When the research is revealed, he retorts a few hours later with “What about this study?!”  

Shetty is alluding to the 2019 research paper which postulates that red meat has negligible impact on the human body. The paper published in the Annals of Internal Medicine received severe backlash from health researchers from around the world. Some experts went so far as to say that the paper’s conclusions “harm the credibility of nutrition science and erode public trust in scientific research.” 

Though Shetty and a large population of meat eaters are unwilling to accept the harmful effects of red meat, or at least feign ignorance in the face of towering evidence, the International Agency for Research on Cancer (the intergovernmental part of World Health Organization) maintains that processed meat is a Group 1 carcinogen.  

IARC’s report reveals that eating 50 grams of processed meat each day increases cancer risk by 18 percent. And according to the American Cancer Society, this can raise lifetime risk for colon cancer from 5 percent to 6 percent. Basically, this puts processed red meat in the category of cigarettes and alcohol. But there is a reason why the IARC’s report emphasises on processed meat (bacon, sausage etc).  

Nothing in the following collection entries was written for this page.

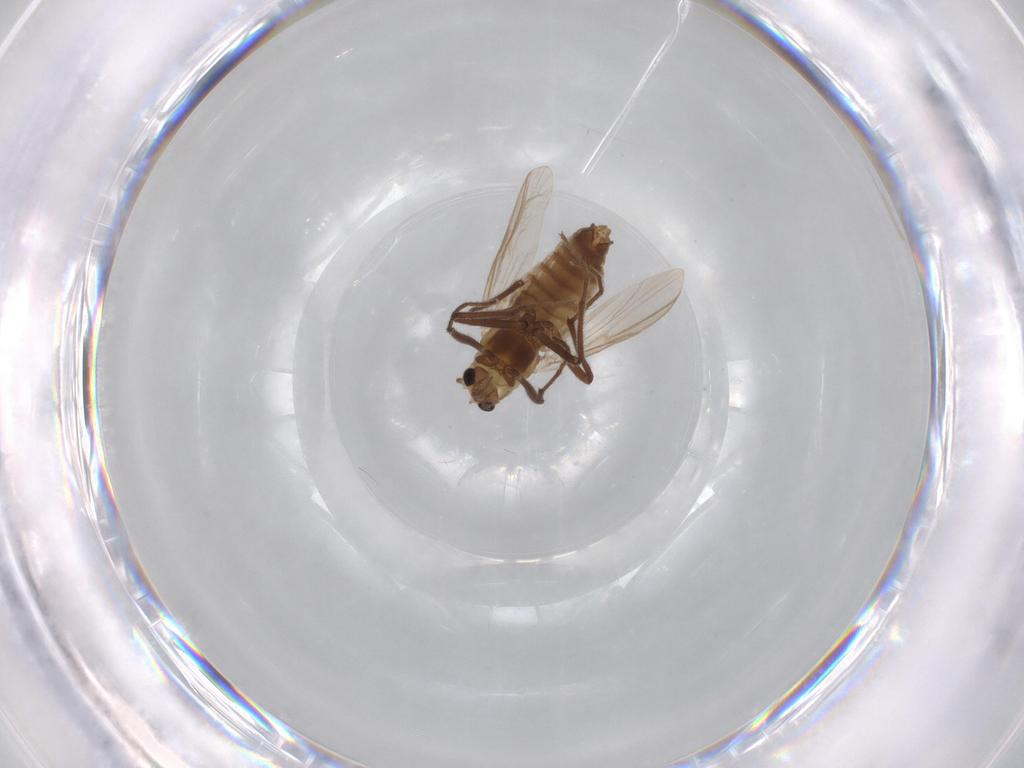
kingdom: Animalia
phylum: Arthropoda
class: Insecta
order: Diptera
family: Chironomidae
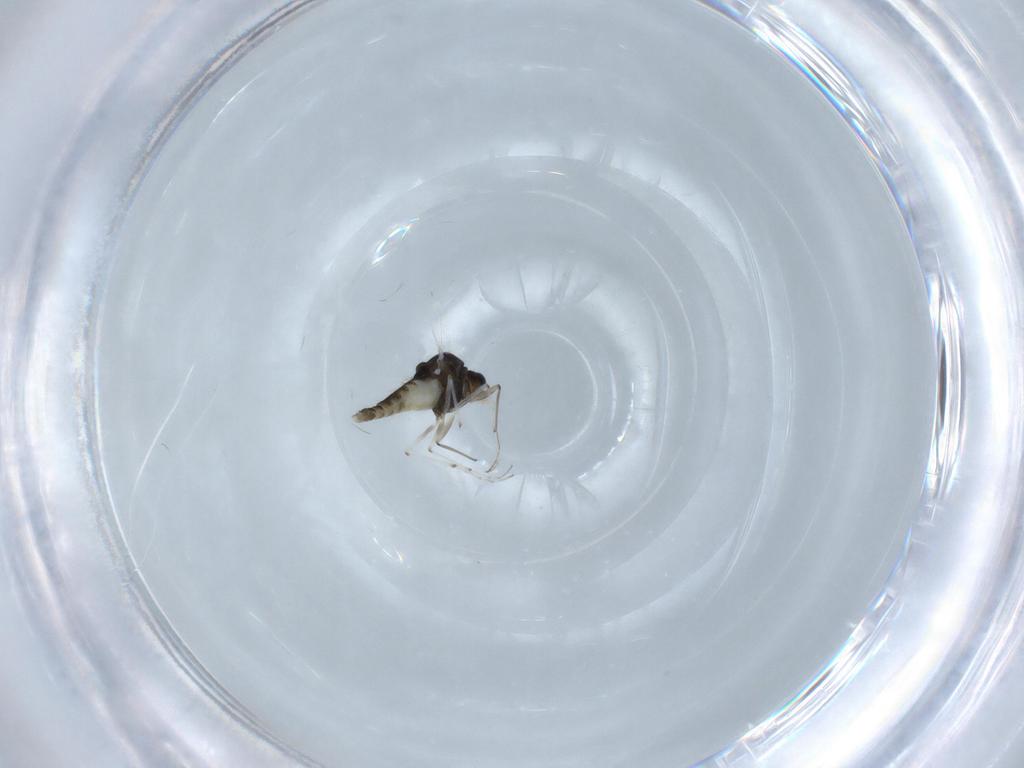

Unprocessed red meats are exceptional sources of complete protein. Red meat contains all the essential amino acids we need for muscle and tissue growth and maintenance. They are also a great source of Vitamin B12 (a water soluble nutrient necessary for the functioning of the nervous system) and zinc (vital for immune system functioning).    

World Cancer Research Fund reports that anything more than three portions (350-500g) of unprocessed red meat per week is excess. The study also suggests that we should consume negligible amounts of processed red meat because “the evidence on processed meat and cancer is clear-cut. The data show that no level of intake can confidently be associated with a lack of risk. Processed meats are often high in salt, which can also increase the risk of high blood pressure and cardiovascular disease.” 

While the effects of red meat on health have been researched extensively, most of the studies are observational, meaning they are ‘designed to detect associations but cannot prove causation’. Even the IARC’s findings state that consumption of unprocessed red meat probably increases the risk of colorectal (colon) cancer, but categorically state that processed red meat definitely increases the same risk. The IARC also suggests a connection between red meat consumption and prostate and pancreatic cancer.  

Studies have also shown that preparation matters too.  

Besides choosing lean red meat cuts, overcooking or charred variants of the meat have known to have detrimental effects on the body. It turns out, overcooked meat contains more of the cancer-causing compounds. Studies have shown that cooking to around 145-160 degrees Fahrenheit (around 62-71 degrees Celsius) is ideal. 

Shetty presents his experience, stating that large sections of Sri Lankans, too, enjoy their meat overcooked and chewy. “I know who is at my restaurant by the way of their order. If it’s medium-rare or rare, the odds of it being someone from outside Sri Lanka are much higher,” he says.   

Nevertheless, Shetty is unwilling to accept red meat as carcinogen. He insists that he eats far more than the suggested serving, has been doing so since he was a young man, and is healthier than ever. Perhaps it works for some, not so much for others. Either way, moderation is the key, as always.